指示: ロックダウン中に近所の雑貨屋さんで買った小さなお皿についての本文を、最後の文の後から書き継ぎなさい。

本文:

ロックダウンをともに過ごした小さなお皿
コロナウイルスの感染者が出て、学部棟が閉鎖されてしまったその週の週末、
先行きが不安で、どうしたものかと思いつつ、
近所を散歩していて、ふと買ったものがある。
いよいよイギリスもロックダウンするかもしれない、という状況で、土曜日だったと思うけど、人影は少なかった。
なんか本当にお店閉まっちゃうかもしれないし、雑貨屋さんでも行こうか、と思った。
近所には小さな雑貨屋さんがちらほらある。素敵なのは、地元のアーティストの作品を扱っているお店が多いこと。
とある小さな雑貨屋さんで、小さなお皿を買った。直径10cmにみたない、小さなお皿。
地元のアーティストの作品だった。
太陽と、たこと、小さな鳥と、”Happy days"のことば。
ちょうど友達と会えなくなってしまったわたしは、
普通の日常、"Happy days"が恋しかった。
£7(約1000 円)、使えるかわからないし迷ったけど、買った。

提供資料:
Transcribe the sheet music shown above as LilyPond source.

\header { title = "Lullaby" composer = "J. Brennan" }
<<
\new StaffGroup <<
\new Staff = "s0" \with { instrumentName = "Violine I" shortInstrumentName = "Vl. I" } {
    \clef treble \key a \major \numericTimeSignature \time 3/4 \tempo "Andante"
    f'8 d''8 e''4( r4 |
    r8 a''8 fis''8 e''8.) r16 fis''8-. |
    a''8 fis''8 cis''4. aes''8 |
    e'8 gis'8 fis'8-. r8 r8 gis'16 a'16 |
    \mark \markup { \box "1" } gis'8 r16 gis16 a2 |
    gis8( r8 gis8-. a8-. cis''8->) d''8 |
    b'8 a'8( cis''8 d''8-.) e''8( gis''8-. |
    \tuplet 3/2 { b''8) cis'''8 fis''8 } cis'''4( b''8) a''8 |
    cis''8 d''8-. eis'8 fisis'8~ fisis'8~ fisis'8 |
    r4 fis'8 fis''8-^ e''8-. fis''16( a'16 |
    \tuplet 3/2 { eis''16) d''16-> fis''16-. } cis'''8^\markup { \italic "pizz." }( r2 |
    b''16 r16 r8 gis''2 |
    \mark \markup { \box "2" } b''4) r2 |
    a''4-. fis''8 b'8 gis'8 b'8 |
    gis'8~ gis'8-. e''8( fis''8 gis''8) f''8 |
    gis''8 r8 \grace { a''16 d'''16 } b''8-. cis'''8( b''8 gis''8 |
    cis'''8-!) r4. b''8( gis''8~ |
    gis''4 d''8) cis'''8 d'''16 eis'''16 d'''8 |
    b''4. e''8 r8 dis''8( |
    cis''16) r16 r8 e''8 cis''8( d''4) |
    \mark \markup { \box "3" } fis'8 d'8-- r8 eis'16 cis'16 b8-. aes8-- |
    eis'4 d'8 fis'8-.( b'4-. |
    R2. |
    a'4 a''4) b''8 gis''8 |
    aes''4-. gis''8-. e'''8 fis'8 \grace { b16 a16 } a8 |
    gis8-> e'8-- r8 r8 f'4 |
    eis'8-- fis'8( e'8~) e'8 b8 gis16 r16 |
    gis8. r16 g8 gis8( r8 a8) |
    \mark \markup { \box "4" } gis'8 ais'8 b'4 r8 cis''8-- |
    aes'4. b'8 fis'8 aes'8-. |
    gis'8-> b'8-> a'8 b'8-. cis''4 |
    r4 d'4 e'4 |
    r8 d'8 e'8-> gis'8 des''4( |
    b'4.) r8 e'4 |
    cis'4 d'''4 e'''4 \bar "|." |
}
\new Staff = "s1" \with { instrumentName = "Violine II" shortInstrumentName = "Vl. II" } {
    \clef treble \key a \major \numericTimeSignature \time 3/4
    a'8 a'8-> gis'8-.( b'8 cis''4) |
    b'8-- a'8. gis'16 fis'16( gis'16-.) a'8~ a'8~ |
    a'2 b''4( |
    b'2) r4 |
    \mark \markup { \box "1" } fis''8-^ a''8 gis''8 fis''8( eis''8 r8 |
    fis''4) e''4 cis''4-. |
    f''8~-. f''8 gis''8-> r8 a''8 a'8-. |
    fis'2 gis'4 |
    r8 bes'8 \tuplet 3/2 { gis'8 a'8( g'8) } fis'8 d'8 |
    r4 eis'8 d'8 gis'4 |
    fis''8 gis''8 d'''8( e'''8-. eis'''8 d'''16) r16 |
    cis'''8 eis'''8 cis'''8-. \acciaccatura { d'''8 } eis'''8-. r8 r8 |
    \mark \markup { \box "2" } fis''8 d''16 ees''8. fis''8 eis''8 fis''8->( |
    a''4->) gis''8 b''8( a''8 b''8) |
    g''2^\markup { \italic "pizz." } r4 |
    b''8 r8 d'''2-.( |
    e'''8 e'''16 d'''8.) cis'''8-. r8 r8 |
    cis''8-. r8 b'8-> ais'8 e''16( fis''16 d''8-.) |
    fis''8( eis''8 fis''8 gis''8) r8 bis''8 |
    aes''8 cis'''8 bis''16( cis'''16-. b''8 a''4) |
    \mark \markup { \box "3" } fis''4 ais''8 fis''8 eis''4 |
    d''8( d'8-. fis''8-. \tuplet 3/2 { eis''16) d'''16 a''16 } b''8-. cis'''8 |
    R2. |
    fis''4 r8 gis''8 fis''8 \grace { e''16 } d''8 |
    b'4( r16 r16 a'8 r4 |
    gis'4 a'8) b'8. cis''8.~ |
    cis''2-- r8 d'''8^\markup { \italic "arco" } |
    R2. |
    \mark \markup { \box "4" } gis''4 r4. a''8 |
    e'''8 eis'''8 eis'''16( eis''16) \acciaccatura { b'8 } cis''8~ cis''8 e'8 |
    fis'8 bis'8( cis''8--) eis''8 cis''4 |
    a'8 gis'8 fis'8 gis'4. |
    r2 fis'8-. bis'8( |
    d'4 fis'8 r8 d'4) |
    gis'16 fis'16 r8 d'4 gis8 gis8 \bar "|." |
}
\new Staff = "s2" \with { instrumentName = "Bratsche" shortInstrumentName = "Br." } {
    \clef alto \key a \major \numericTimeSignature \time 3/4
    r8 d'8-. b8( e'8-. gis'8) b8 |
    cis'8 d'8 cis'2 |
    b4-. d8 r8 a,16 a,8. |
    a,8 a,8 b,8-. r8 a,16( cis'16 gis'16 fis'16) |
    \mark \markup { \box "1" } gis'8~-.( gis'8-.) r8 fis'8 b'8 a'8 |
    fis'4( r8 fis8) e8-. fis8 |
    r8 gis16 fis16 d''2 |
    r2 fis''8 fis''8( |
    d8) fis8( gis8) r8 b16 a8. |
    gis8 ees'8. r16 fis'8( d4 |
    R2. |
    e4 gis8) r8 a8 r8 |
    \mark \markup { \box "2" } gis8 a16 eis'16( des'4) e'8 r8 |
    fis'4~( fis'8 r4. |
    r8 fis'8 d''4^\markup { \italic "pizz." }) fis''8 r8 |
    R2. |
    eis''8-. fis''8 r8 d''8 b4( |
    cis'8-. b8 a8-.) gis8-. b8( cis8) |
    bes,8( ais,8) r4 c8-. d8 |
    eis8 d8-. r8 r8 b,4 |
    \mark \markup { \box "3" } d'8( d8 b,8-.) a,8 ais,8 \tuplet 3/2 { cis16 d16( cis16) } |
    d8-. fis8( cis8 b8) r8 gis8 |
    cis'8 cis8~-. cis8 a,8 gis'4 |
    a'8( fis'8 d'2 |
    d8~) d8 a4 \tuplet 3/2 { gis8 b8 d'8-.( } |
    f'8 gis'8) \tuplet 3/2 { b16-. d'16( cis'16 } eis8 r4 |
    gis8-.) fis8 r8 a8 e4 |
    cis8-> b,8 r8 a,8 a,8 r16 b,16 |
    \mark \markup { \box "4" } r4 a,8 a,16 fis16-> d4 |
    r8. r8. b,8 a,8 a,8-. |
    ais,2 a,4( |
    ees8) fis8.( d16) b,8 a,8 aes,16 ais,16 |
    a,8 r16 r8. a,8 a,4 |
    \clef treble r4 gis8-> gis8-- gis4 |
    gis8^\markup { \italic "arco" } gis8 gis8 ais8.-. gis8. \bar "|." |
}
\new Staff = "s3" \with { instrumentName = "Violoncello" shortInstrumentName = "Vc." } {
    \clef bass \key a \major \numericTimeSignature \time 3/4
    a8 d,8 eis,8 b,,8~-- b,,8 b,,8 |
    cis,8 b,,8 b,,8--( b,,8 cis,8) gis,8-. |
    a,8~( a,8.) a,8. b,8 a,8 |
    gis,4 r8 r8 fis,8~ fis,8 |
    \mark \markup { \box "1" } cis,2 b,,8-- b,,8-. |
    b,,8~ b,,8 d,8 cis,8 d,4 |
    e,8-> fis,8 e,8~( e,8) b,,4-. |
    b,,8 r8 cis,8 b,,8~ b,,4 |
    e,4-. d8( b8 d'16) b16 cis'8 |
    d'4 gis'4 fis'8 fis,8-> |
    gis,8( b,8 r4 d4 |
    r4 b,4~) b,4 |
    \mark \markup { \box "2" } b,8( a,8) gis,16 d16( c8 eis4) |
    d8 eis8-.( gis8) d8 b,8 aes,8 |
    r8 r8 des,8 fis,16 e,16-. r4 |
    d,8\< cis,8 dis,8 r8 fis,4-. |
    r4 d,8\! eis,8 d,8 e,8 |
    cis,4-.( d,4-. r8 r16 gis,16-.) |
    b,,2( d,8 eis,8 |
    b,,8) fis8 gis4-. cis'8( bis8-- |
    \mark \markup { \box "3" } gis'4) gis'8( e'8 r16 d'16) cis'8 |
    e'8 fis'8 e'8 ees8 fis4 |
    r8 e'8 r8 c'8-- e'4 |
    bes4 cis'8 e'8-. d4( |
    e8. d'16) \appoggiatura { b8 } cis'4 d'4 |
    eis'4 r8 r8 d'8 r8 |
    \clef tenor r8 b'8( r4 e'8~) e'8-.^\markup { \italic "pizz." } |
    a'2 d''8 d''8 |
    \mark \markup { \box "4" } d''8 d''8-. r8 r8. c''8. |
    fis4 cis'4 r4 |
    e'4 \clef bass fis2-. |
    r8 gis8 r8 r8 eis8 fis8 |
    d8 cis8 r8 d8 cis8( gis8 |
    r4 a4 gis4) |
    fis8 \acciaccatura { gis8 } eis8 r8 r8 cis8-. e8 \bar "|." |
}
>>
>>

解答欄:
この小さなお皿は、ロックダウンで家にいるしかない時、とても役に立った。
家にいると、どうしても食べすぎる。食べすぎると、体が重くなって、なんだか自己嫌悪に陥る。
だからこの小さなお皿に、フルーツや、手作りのグラノーラバーをのせて、紅茶と一緒に、なるべく大切に食べた。
すると、わたしはちゃんと楽しくやっている、そう思うことができた。
以前とはちょっと違うけど、わたしはわたしの"Happy days"を過ごしている、と。
そんな日々が、3ヶ月続いた。
イギリスのロックダウンは、もうだいぶ緩和されて、
カフェも雑貨屋さんも、ほとんど再開している。
そしてつい数日前、この小さなお皿を、落として割ってしまった。
きっかりロックダウンの期間を、一緒に過ごしてくれたようで、なんだか不思議な感じがした。
絵柄と"Happy days"はそのまま残ったから、よかった。
なんとなく捨てられなくて、今は花バサミ置き場になっている。
ロックダウンの間、助けてくれてありがとうね。